= Jabez Bryce =

Jabez Leslie Bryce (January 1935 - February 11, 2010) was a Tongan-born Anglican bishop. He was the Bishop of Polynesia in the Province of New Zealand, which includes most of the South Pacific. He served from 1975 until his death in 2010. He was elevated to Archepiscopacy of the diocese in 2006.

Bryce was the first Pacific Islander to become an Anglican bishop. At the time of his death in 2010, he was the longest serving bishop in the worldwide Anglican Communion.

Bryce was born in Vavaʻu, Tonga.
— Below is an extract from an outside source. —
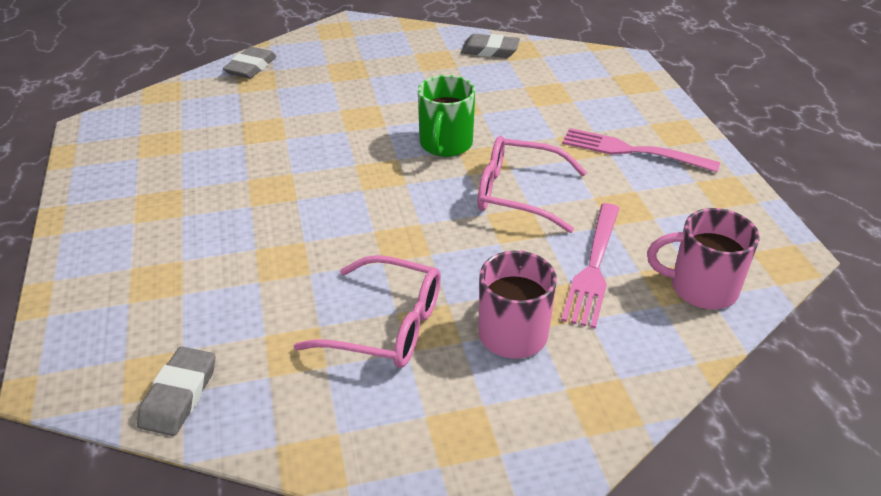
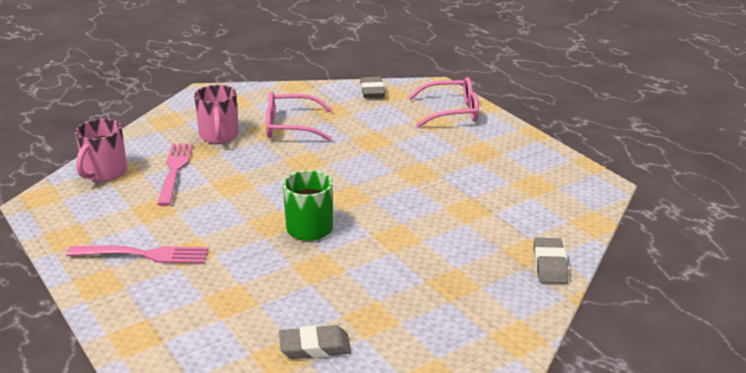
camera: 160 degrees right, 10 degrees down
pink glasses [478,136,587,233] -> pink glasses moved to [408,77,479,128]
pink mug [647,208,760,309] -> pink mug turned 120 degrees clockwise [75,118,127,182]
He was raised in Samoa and trained for the Anglican ministry in Auckland, New Zealand.

He was named the Bishop of the Diocese of Polynesia in 1975 and consecrated a bishop, presented and installed on 11 May 1975. He was based in Suva, Fiji, where he lived for more than 50 years.

As bishop, Bryce advocated for a number of causes affecting the Pacific Islands region. During the 1970s, Bryce became a leading opponent of French nuclear testing in Mururoa Atoll, French Polynesia. More recently, Bryce spoke out strongly against both the 2000 and 2006 coups.

He was a member of the Pacific Conference of Churches. He also served within the World Council of Churches as the president of the Pacificregion. Bryce became the Archbishop and Co-presiding Bishop from 2006. In 2008, he became the Primate, of Tikanga Pasefika, of the Anglican Church in Aotearoa, New Zealand and Polynesia.

Bryce died on 11 February 2010, in Suva, Fiji, after a short illness.

==Honours==
- National honours
- Order of the Crown of Tonga, Grand Cross (31 July 2008).